-- Start of Page text --

Today TiE Chennai had organized a webinar on “Digital Marketing Playbooks for Early Stage Startups” by Vedanarayanan Vedantham (SME Business Head at Razorpay), who I am happy to say is my cousin-brother. The topic he covered was a very relevant one for all the startups out there.

Below are from the notes (in no specific order) I took during the talk:

The benefits of Digital Marketing:

  1. Push or Pull marketing: Let us see a story, assume you are working in a restaurant and your boss has tasked you with eliminating flies in the place. You can do it in two ways: one you take a electric fly catcher and try to trap them; second was to allure the flies to a fly catcher machine. Similarly, in Digital marketing you can get the customers to come to you unlike traditional advertisements, say in TV. At the specific moment of truth I can insert myself in digital marketing. For example: when someone searches for a keyword, our advertisement can come. This is called inbound or pull, where your prospects are attracted to you.

-- End of Page text --

__Challenges__.
• A. Answer these about the digital marketing webinar notes:
(i) Which organization held the webinar?
(ii) What position does the speaker hold at Razorpay?
(iii) What two names do the notes give to marketing in which prospects are attracted to you?
• B. Write the next part of the digital marketing webinar notes, picking up after their last sentence.

-- Start of Extracted records --

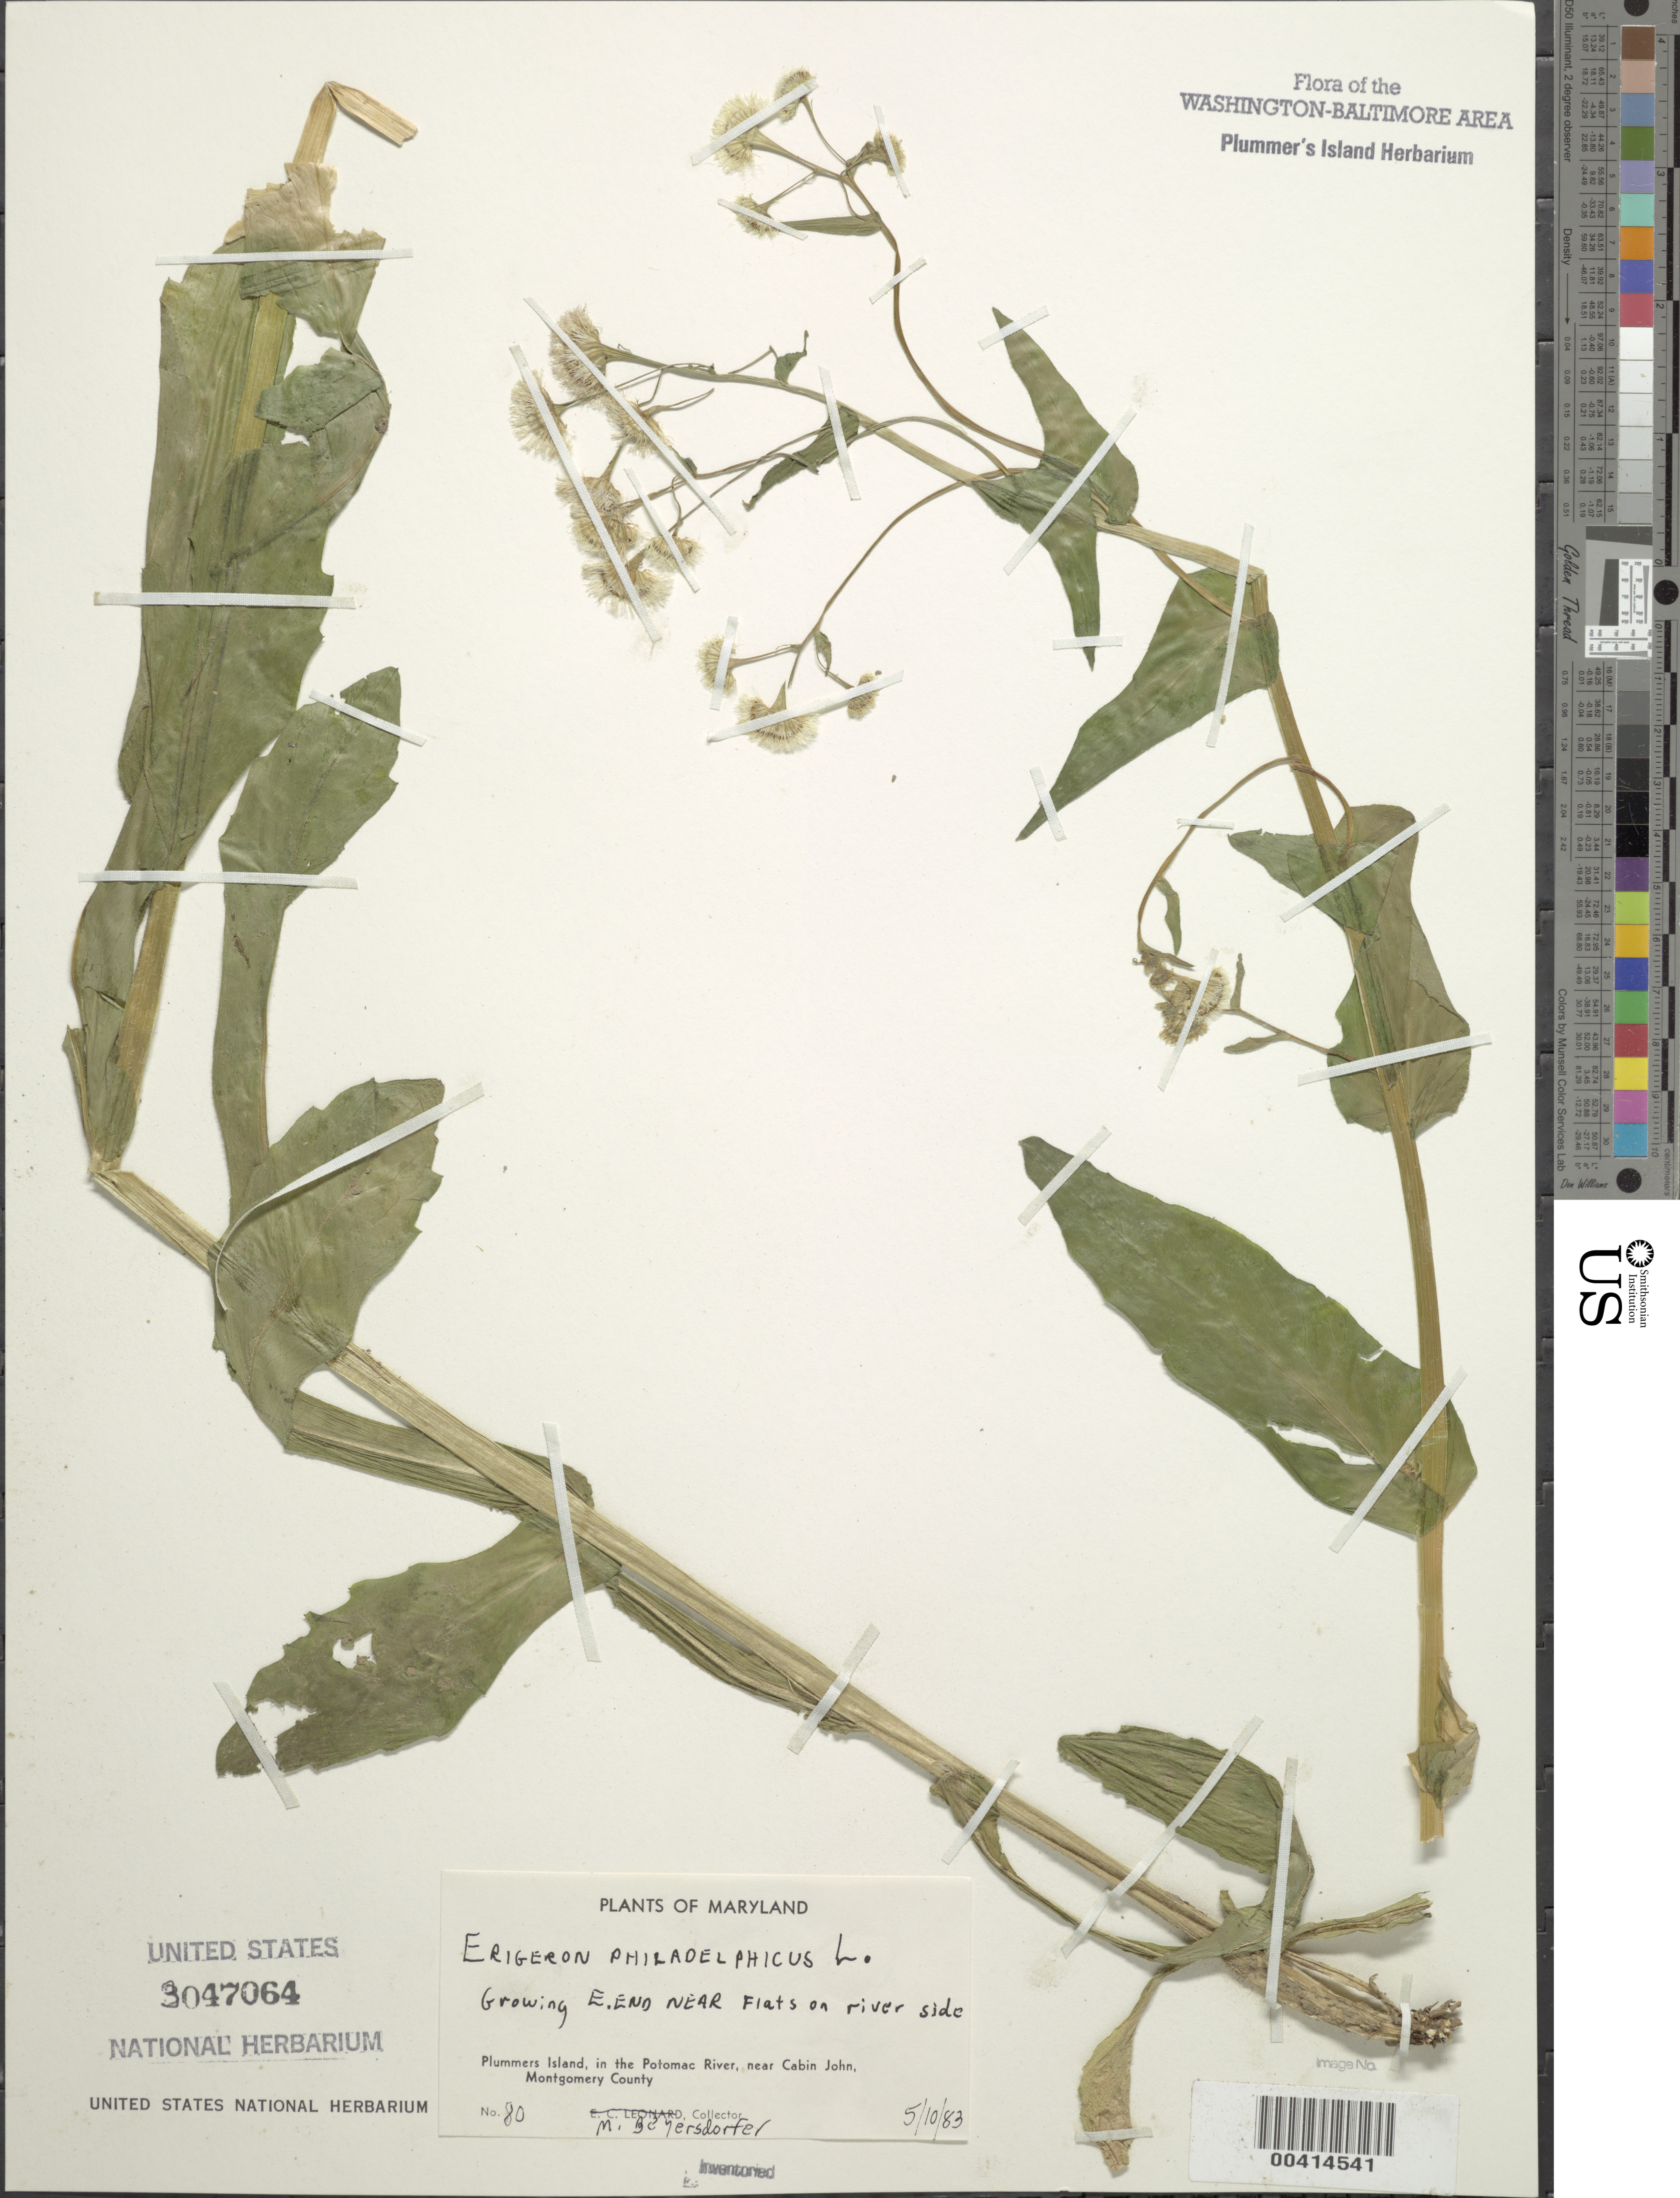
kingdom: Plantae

-- End of Extracted records --
-- Start of Extracted records --

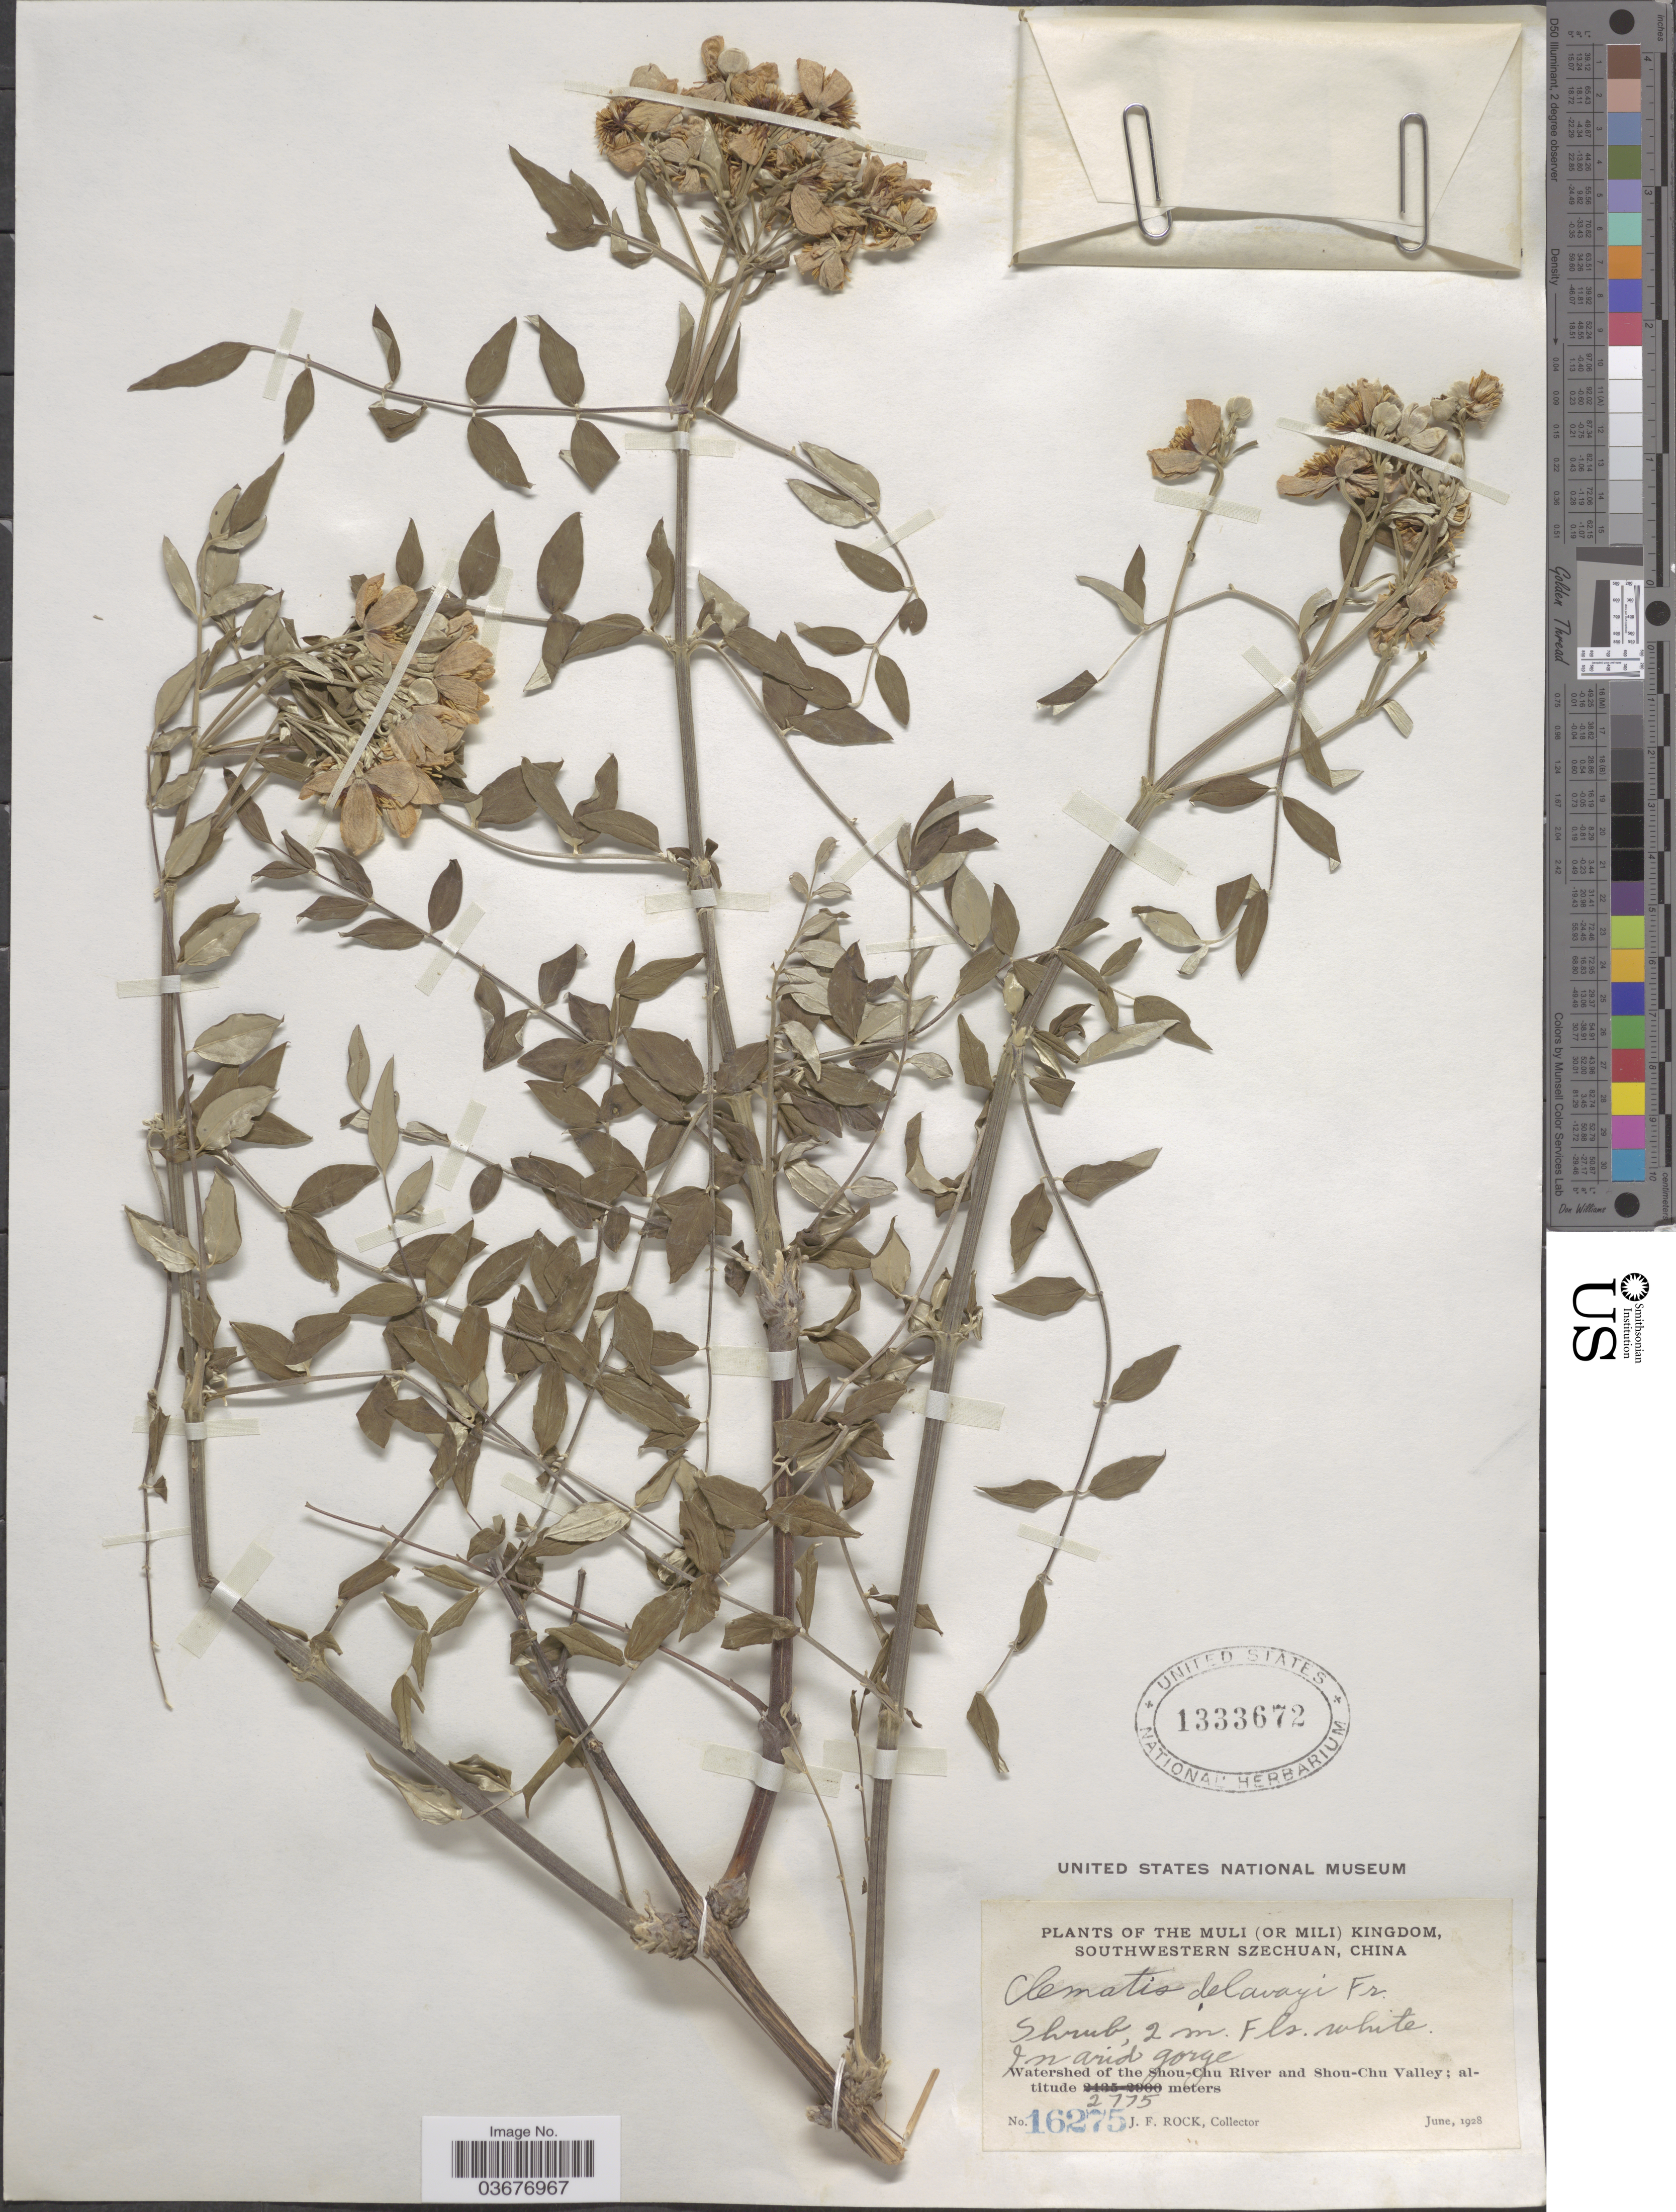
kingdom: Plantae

-- End of Extracted records --

__Outputs for the tasks__.
• A.
(i) TiE Chennai
(ii) SME Business Head
(iii) Inbound or pull

• B.
  2. The targeting granularity you get is unbelievable, based on various demographics and detail
  3. It is real time, we will know the response, can tweak immediately. Compared to that, attribution is very difficult in say TV advt.
Till last year, Google (search) was the logical entry point for Indians. Last year, majority of Indians are discovering Internet through app stores. So you need to focus and have a strategy for mobile apps and optimizing your app listing.
Facebook gives you detailed metrics for even tier 2 and tier 3 cities.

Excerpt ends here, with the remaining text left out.